Os planos estão alinhados com os objetivos do Chanceler Raquel Reeves A construção de uma cultura de investimento de retalho no Reino Unido, que foi introduzida pela primeira vez nas chamadas reformas de Leeds no início deste ano, fez com que o Reino Unido ficasse atrás de outros países, como os EUA.
mês passado OrçamentoEle anunciou uma mudança no limite da Conta Poupança Individual (Isa), que reduz o componente em dinheiro de £ 20.000 para £ 12.000, com os £ 8.000 restantes agora redirecionados para ações e ações.
Reeves também revelou que as ações compradas na nova oferta pública inicial do Reino Unido terão uma isenção de imposto de selo de três anos para ajudar o mercado de Londres a competir por ofertas públicas iniciais (IPOs).
De acordo com o plano, a FCA verá um afastamento das atuais divulgações de investimentos, “modelos sistemáticos e complexos que não ajudam os consumidores”.
Também propõe alterar os regulamentos para permitir que as organizações forneçam assistência personalizada.
As alterações planeadas criarão uma fronteira clara entre os investidores não profissionais e os investidores profissionais, incluindo uma nova forma de os investidores ricos e experientes optarem por não beneficiar da proteção retalhista e a simplificação da forma como as empresas avaliam os investidores profissionais.

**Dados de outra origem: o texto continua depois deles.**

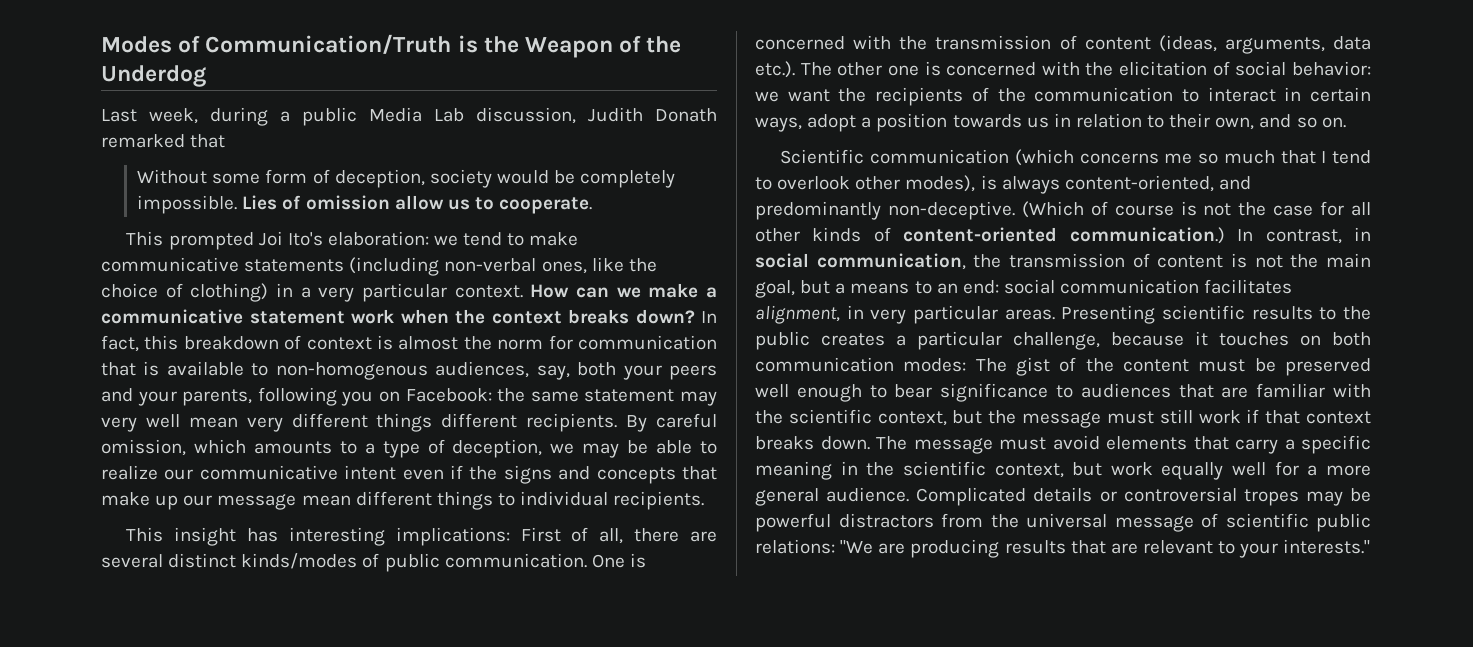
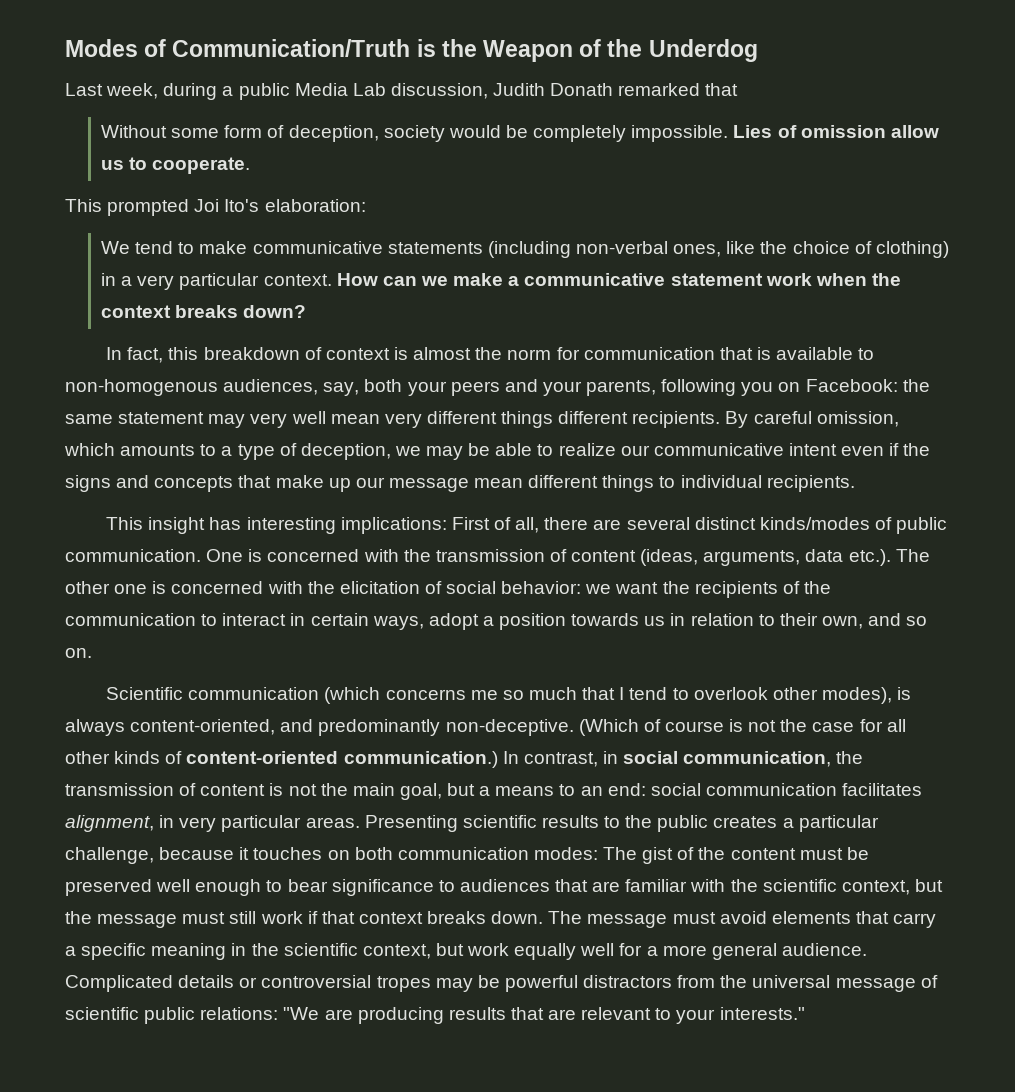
[434,235,459,246] we -> [101,241,131,254] // We
(695, 316) none -> (307, 311) //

“Isto libertará as empresas para inovarem e oferecerem aos clientes verdadeiramente sofisticados produtos mais diversificados com maiores recursos de tolerância ao risco”, afirmou a FCA.
Mas sublinhou que haveria um “limiar elevado” para os investidores se qualificarem como profissionais, de modo que “apenas aqueles com experiência, aconselhamento ou capacidade para assumir riscos sejam excluídos das proteções de retalho… das quais não precisam”.
Jonathan Parry, sócio do departamento de mercados de capitais do escritório de advocacia White & Case, disse: “A construção de uma forte cultura de investimento na Grã-Bretanha e o aumento da participação dos investidores de varejo no mercado de ações fortalecerão a competitividade de Londres, aumentando a liquidez, melhorando o acesso ao capital para as empresas e alinhando o Reino Unido com outras jurisdições e reinvestindo em uma forte cultura de investimento nos EUA”.
Richard Stone, da Associação de Empresas de Investimento (AIC), disse que as ações da FCA foram um “triunfo do bom senso”.
Ele disse: “Toda a indústria se uniu para obter esses resultados e queremos agradecer a todos que fizeram campanha incansavelmente para fazer com que essas divulgações fossem corretas para os consumidores.
“É imperativo que construamos uma cultura de investimento no Reino Unido.”